To these reconstructed scenes are added the testimonies of investigators of the time, such as Jean-Louis Cauvet, director of the Dubuisson investigation unit (2002-2005), and Patrick Chilliard, IRCGN expert on this case. And the main thing: the follow-up, on site or in the laboratory, of the interventions of various trades, whose names were sometimes unknown.

If the profession of forensic scientist is known (Amandine Lamy details, among other things, the mechanism of rigor mortis), others are less so: crime scene coordinator; fiber expert; Head of Signal, Image, Speech Department; morphoanalyst… Unsavory but essential, the study of fly eggs taken from the corner of the victim’s eye is described by Hubert Joulin, head of the forensic entomology department, to refine the time of death.

Technological evolution

The viewer will note some differences with the fiction, such as the long time needed to obtain the analysis results – twelve hours to pass a card holder to the fumigation, in order to detect possible fingerprints.

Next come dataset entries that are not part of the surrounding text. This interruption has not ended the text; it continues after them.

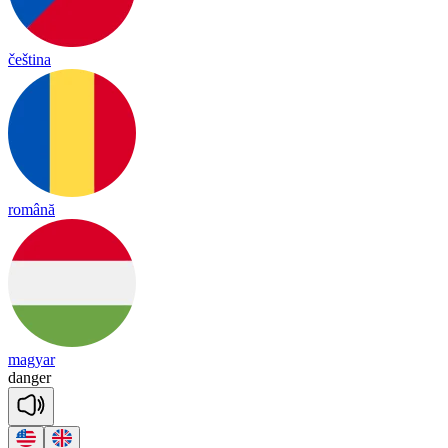
čeština
română
magyar
dan
ger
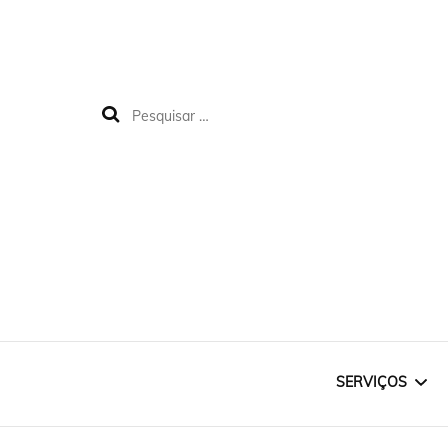
SERVIÇOS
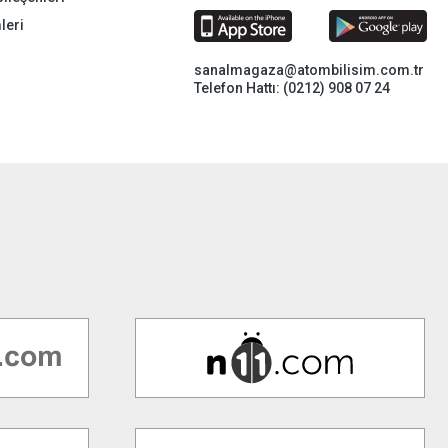
leri
sanalmagaza@atombilisim.com.tr
Telefon Hattı: (0212) 908 07 24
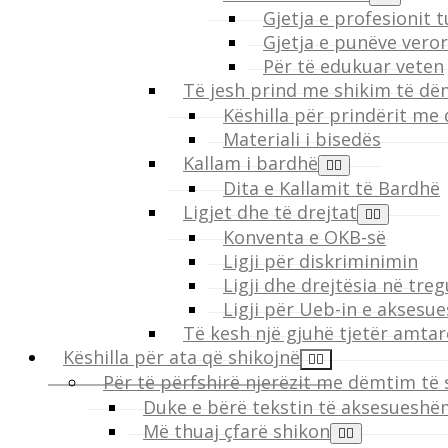
Gjetja e profesionit t
Gjetja e punëve vero
Për të edukuar veten
Të jesh prind me shikim të d
Këshilla për prindërit me
Materiali i bisedës
Kallam i bardhë
Dita e Kallamit të Bardhë
Ligjet dhe të drejtat
Konventa e OKB-së
Ligji për diskriminimin
Ligji dhe drejtësia në tre
Ligji për Ueb-in e aksesu
Të kesh një gjuhë tjetër amtar
Këshilla për ata që shikojnë
Për të përfshirë njerëzit me dëmtim të 
Duke e bërë tekstin të aksesueshë
Më thuaj çfarë shikon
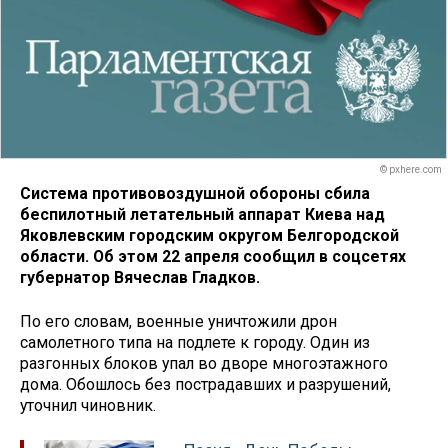
© pxhere.com
Система противовоздушной обороны сбила
беспилотный летательный аппарат Киева над
Яковлевским городским округом Белгородской
области. Об этом 22 апреля сообщил в соцсетях
губернатор Вячеслав Гладков.
По его словам, военные уничтожили дрон
самолетного типа на подлете к городу. Один из
разгонных блоков упал во дворе многоэтажного
дома. Обошлось без пострадавших и разрушений,
уточнил чиновник.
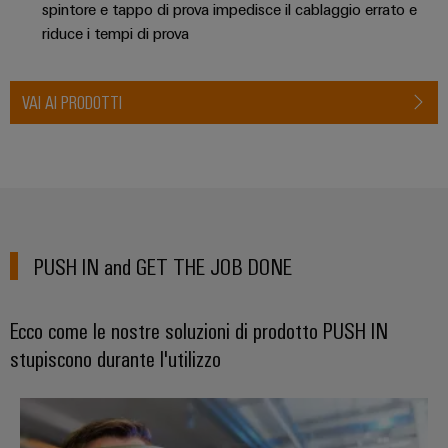
spintore e tappo di prova impedisce il cablaggio errato e
riduce i tempi di prova
VAI AI PRODOTTI
PUSH IN and GET THE JOB DONE
Ecco come le nostre soluzioni di prodotto PUSH IN
stupiscono durante l'utilizzo
Maggiore produttività in tutte le 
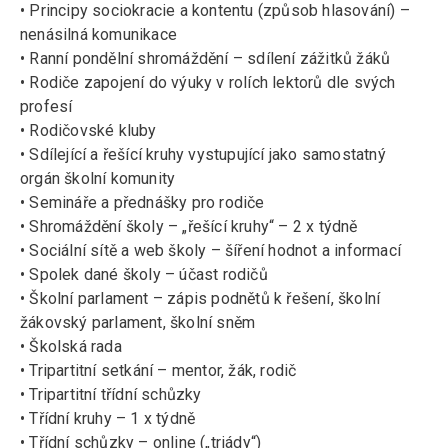
• Principy sociokracie a kontentu (způsob hlasování) –
nenásilná komunikace
• Ranní pondělní shromáždění – sdílení zážitků žáků
• Rodiče zapojení do výuky v rolích lektorů dle svých
profesí
• Rodičovské kluby
• Sdílející a řešící kruhy vystupující jako samostatný
orgán školní komunity
• Semináře a přednášky pro rodiče
• Shromáždění školy – „řešící kruhy“ – 2 x týdně
• Sociální sítě a web školy – šíření hodnot a informací
• Spolek dané školy – účast rodičů
• Školní parlament – zápis podnětů k řešení, školní
žákovský parlament, školní sněm
• Školská rada
• Tripartitní setkání – mentor, žák, rodič
• Tripartitní třídní schůzky
• Třídní kruhy – 1 x týdně
• Třídní schůzky – online („triády“)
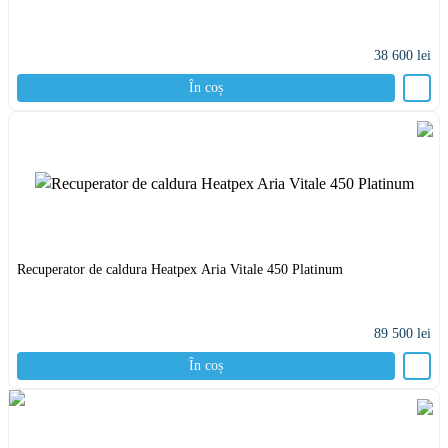
38 600
lei
În coș
Recuperator de caldura Heatpex Aria Vitale 450 Platinum
89 500
lei
În coș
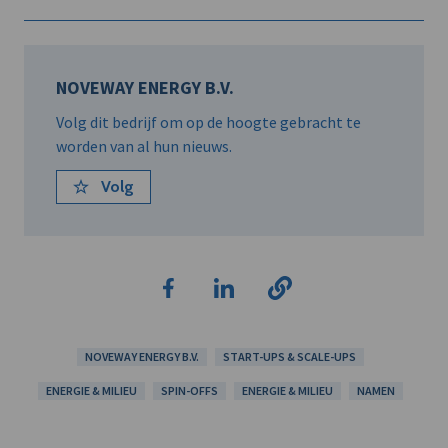
NOVEWAY ENERGY B.V.
Volg dit bedrijf om op de hoogte gebracht te
worden van al hun nieuws.
Volg
NOVEWAY ENERGY B.V.
START-UPS & SCALE-UPS
ENERGIE & MILIEU
SPIN-OFFS
ENERGIE & MILIEU
NAMEN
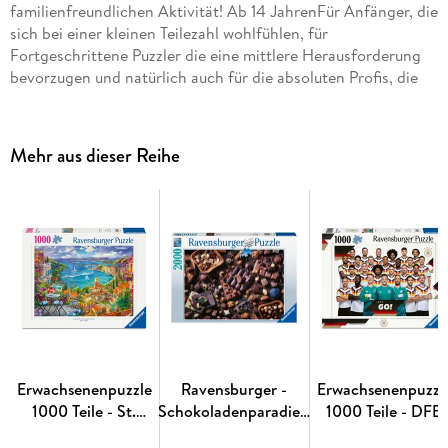
familienfreundlichen Aktivität! Ab 14 JahrenFür Anfänger, die
sich bei einer kleinen Teilezahl wohlfühlen, für
Fortgeschrittene Puzzler die eine mittlere Herausforderung
bevorzugen und natürlich auch für die absoluten Profis, die
vor 40. 320 Teilen nicht zurückschrecken. Durch die enorme
Motivvielfalt im Ravensburger Puzzle Programm steht einem
unvergesslichen Puzzleerlebnis nichts mehr im Weg. Die
Mehr aus dieser Reihe
Einzigartigkeit der charakteristischen Puzzleteile wird durch
handgefertigte Stanzwerkzeuge erreicht, die in äußerster
Uhrmacherpräzision im oberschwäbischen Ravensburg
hergestellt werden. Jahrzehntelange Erfahrung in der
Puzzleproduktion, den hohen Qualitätsanspruch an Material,
Motiv und Design lassen die Herzen der Puzzler
höherschlagen und erleben, wie eins zum andern passt. Das
ist die Ravensburger Leidenschaft für Qualität.
Erwachsenenpuzzle
Ravensburger -
Erwachsenenpuzzl
1000 Teile - St.
Schokoladenparadies,
1000 Teile - DFB
Tropez
2000 Teile
Nationalmannschaf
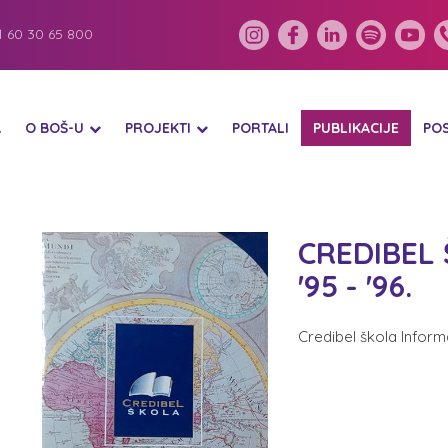
 60 30 65 800
A
O BOŠ-U
PROJEKTI
PORTALI
PUBLIKACIJE
PO
CREDIBEL
'95 - '96.
Credibel škola Informa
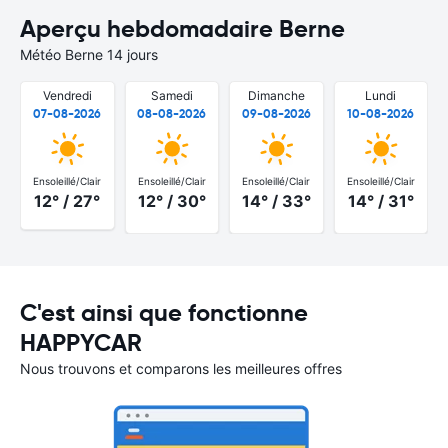
Aperçu hebdomadaire Berne
Météo Berne 14 jours
Vendredi
Samedi
Dimanche
Lundi
07-08-2026
08-08-2026
09-08-2026
10-08-2026
Ensoleillé/Clair
Ensoleillé/Clair
Ensoleillé/Clair
Ensoleillé/Clair
12° / 27°
12° / 30°
14° / 33°
14° / 31°
C'est ainsi que fonctionne
HAPPYCAR
Nous trouvons et comparons les meilleures offres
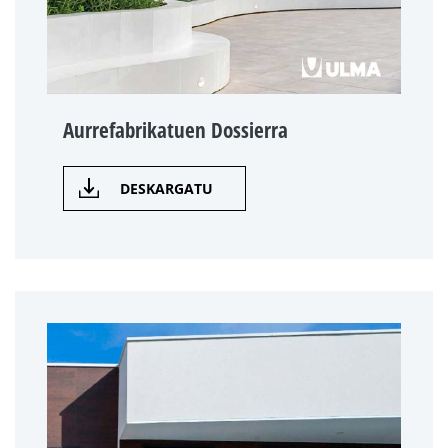
Aurrefabrikatuen Dossierra
DESKARGATU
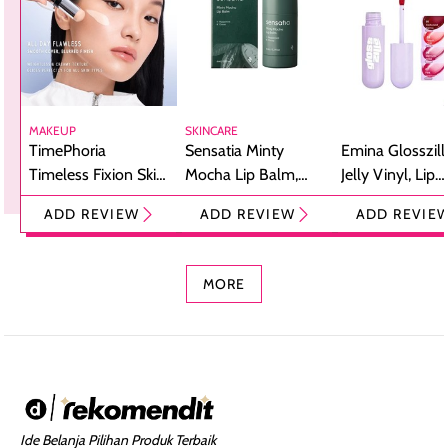
MAKEUP
SKINCARE
TimePhoria
Sensatia Minty
Emina Glosszill
Timeless Fixion Skin
Mocha Lip Balm,
Jelly Vinyl, Lip
Tint Stick,
Pelembap Bibir
Cream Glossy
ADD REVIEW
ADD REVIEW
ADD REVIE
Foundation dan
dengan Aroma
Ringan dengan 
Concealer 2-in-1
Cokelat
Bibir Plumpy
MORE
Ide Belanja Pilihan Produk Terbaik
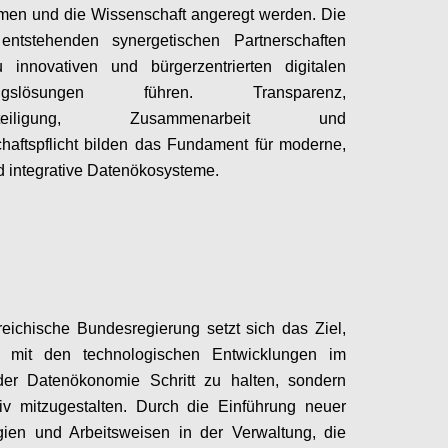
men und die Wissenschaft angeregt werden. Die
entstehenden synergetischen Partnerschaften
u innovativen und bürgerzentrierten digitalen
tungslösungen führen. Transparenz,
beteiligung, Zusammenarbeit und
aftspflicht bilden das Fundament für moderne,
d integrative Datenökosysteme.
Configure
reichische Bundesregierung setzt sich das Ziel,
r mit den technologischen Entwicklungen im
der Datenökonomie Schritt zu halten, sondern
iv mitzugestalten. Durch die Einführung neuer
gien und Arbeitsweisen in der Verwaltung, die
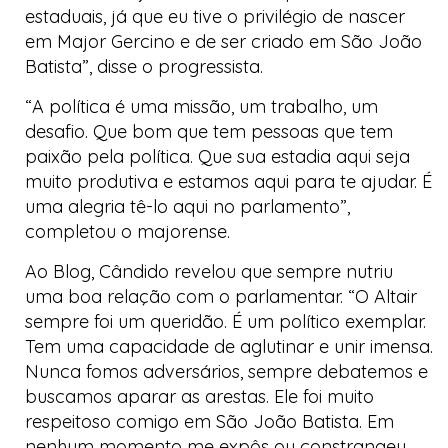
estaduais, já que eu tive o privilégio de nascer
em Major Gercino e de ser criado em São João
Batista”, disse o progressista.
“A política é uma missão, um trabalho, um
desafio. Que bom que tem pessoas que tem
paixão pela política. Que sua estadia aqui seja
muito produtiva e estamos aqui para te ajudar. É
uma alegria tê-lo aqui no parlamento”,
completou o majorense.
Ao
Blog
, Cândido revelou que sempre nutriu
uma boa relação com o parlamentar. “O Altair
sempre foi um queridão. É um político exemplar.
Tem uma capacidade de aglutinar e unir imensa.
Nunca fomos adversários, sempre debatemos e
buscamos aparar as arestas. Ele foi muito
respeitoso comigo em São João Batista. Em
nenhum momento me expôs ou constrangeu.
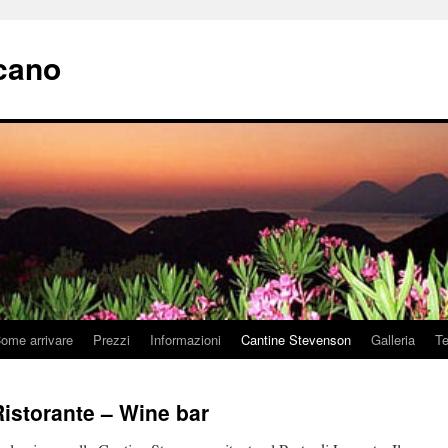
lcano
ome arrivare
Prezzi
Informazioni
Cantine Stevenson
Galleria
Te
istorante – Wine bar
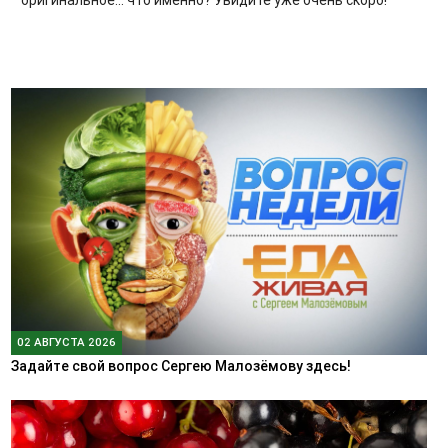
оригинальное... что именно? Увидите уже очень скоро!
02 АВГУСТА 2026
Задайте свой вопрос Сергею Малозёмову здесь!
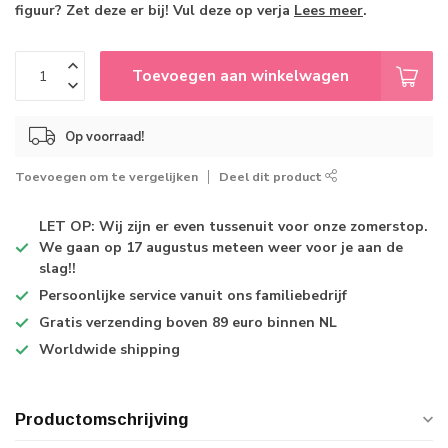
figuur? Zet deze er bij! Vul deze op verja
Lees meer
.
Toevoegen aan winkelwagen
Op voorraad!
Toevoegen om te vergelijken
Deel dit product
LET OP: Wij zijn er even tussenuit voor onze zomerstop.
We gaan op 17 augustus meteen weer voor je aan de
slag!!
Persoonlijke service
vanuit ons familiebedrijf
Gratis verzending
boven 89 euro binnen NL
Worldwide shipping
Productomschrijving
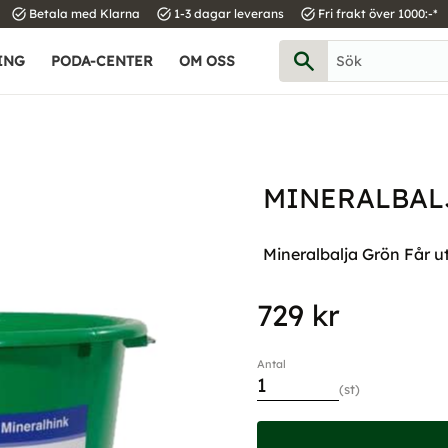
task_alt
task_alt
task_alt
Betala med Klarna
1-3 dagar leverans
Fri frakt över 1000:-*
ING
PODA-CENTER
OM OSS
MINERALBALJ
Mineralbalja Grön Får u
729
kr
Antal
st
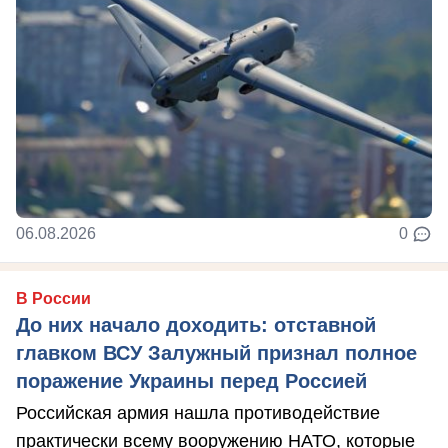
06.08.2026
0
В России
До них начало доходить: отставной
главком ВСУ Залужный признал полное
поражение Украины перед Россией
Российская армия нашла противодействие
практически всему вооружению НАТО, которые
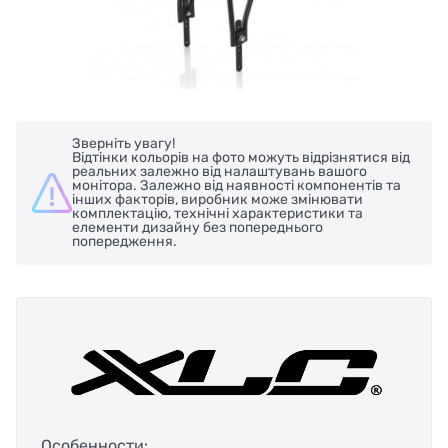
Зверніть увагу!
Відтінки кольорів на фото можуть відрізнятися від
реальних залежно від налаштувань вашого
монітора. Залежно від наявності компонентів та
інших факторів, виробник може змінювати
комплектацію, технічні характеристики та
елементи дизайну без попереднього
попередження.
Особенности:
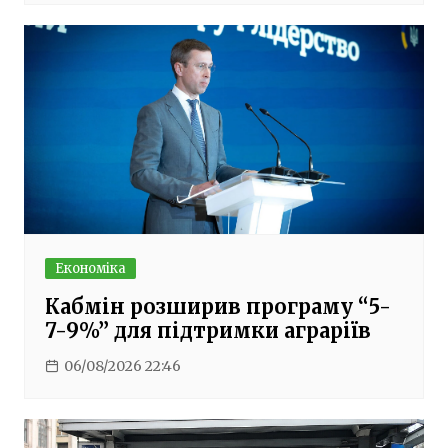
Економіка
Кабмін розширив програму “5-
7-9%” для підтримки аграріїв
06/08/2026 22:46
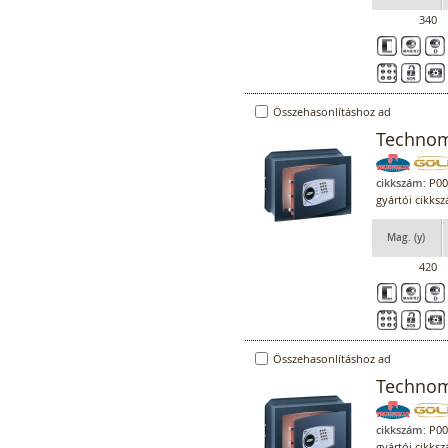
340
Összehasonlításhoz ad
Technoma
cikkszám:
P00
gyártói cikks
Mag. (y)
420
Összehasonlításhoz ad
Technoma
cikkszám:
P00
gyártói cikks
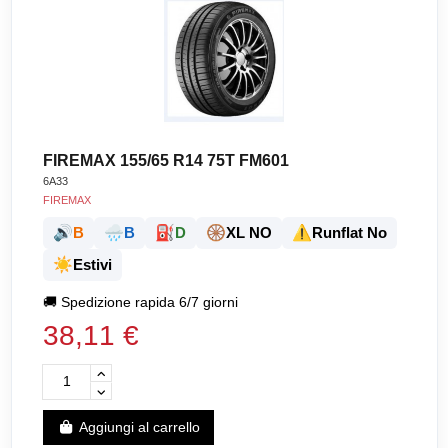
FIREMAX 155/65 R14 75T FM601
6A33
FIREMAX
🔊
🌧️
⛽
🛞
⚠️
B
B
D
XL NO
Runflat No
☀️
Estivi
🚚
Spedizione rapida 6/7 giorni
38,11 €
Aggiungi al carrello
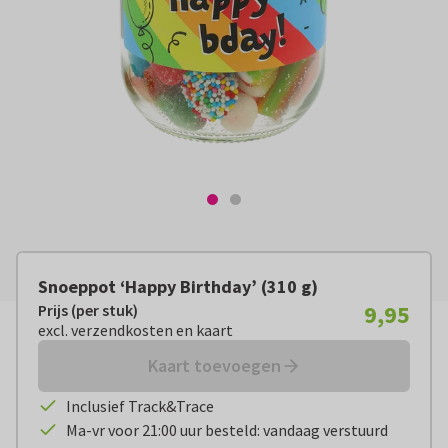
Snoeppot ‘Happy Birthday’ (310 g)
9,95
Prijs (per stuk)
Prijs (per stuk):
€ 9,95
excl. verzendkosten en kaart
excl. verzendkosten en kaart
Kaart toevoegen
Inclusief Track&Trace
Ma-vr voor 21:00 uur besteld: vandaag verstuurd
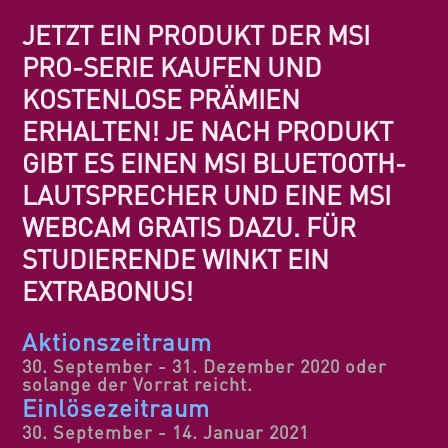
JETZT EIN PRODUKT DER MSI
PRO-SERIE KAUFEN UND
KOSTENLOSE PRÄMIEN
ERHALTEN! JE NACH PRODUKT
GIBT ES EINEN MSI BLUETOOTH-
LAUTSPRECHER UND EINE MSI
WEBCAM GRATIS DAZU. FÜR
STUDIERENDE WINKT EIN
EXTRABONUS!
Aktionszeitraum
30. September - 31. Dezember 2020 oder
solange der Vorrat reicht.
Einlösezeitraum
30. September - 14. Januar 2021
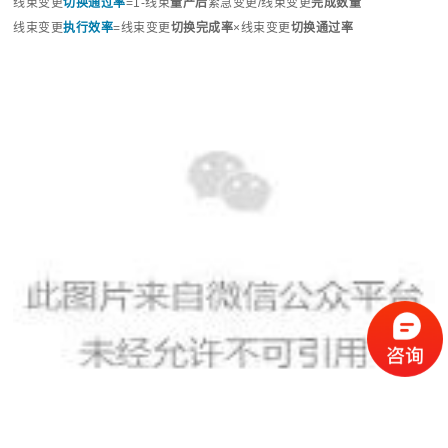
线束变更
切换通过率
=1-线束
量产后
紧急变更/线束变更
完成数量
线束变更
执行效率
=线束变更
切换
完成率
×线束变更
切换
通过率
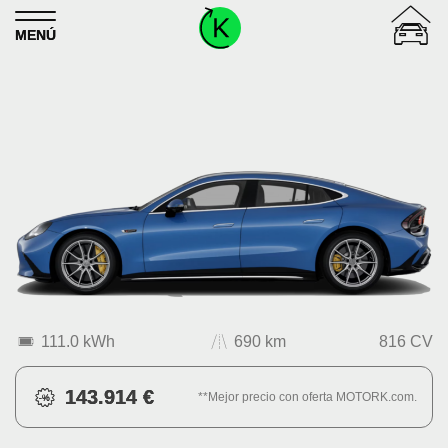
Skip to content
MENÚ
111.0 kWh
690 km
816 CV
143.914 €
**Mejor precio con oferta MOTORK.com.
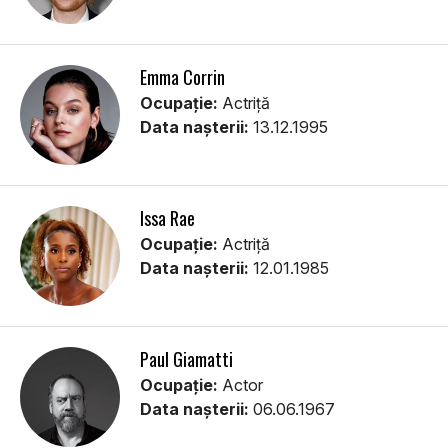
Emma Corrin
Ocupație:
Actriță
Data nașterii:
13.12.1995
Issa Rae
Ocupație:
Actriță
Data nașterii:
12.01.1985
Paul Giamatti
Ocupație:
Actor
Data nașterii:
06.06.1967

The thoroughness of the search can also be gauged by a few numbers: the victim’s vest was cut into 506 fragments; 139 seals were analyzed over fourteen months to find five DNA; in three years, 1,507 seals were examined.

Another interesting reading angle: the technological evolution in two decades, with drones, scanners of the victims, GPS… presented according to what they could have brought to the case. Before the final ordeal of the trial, where anything can happen.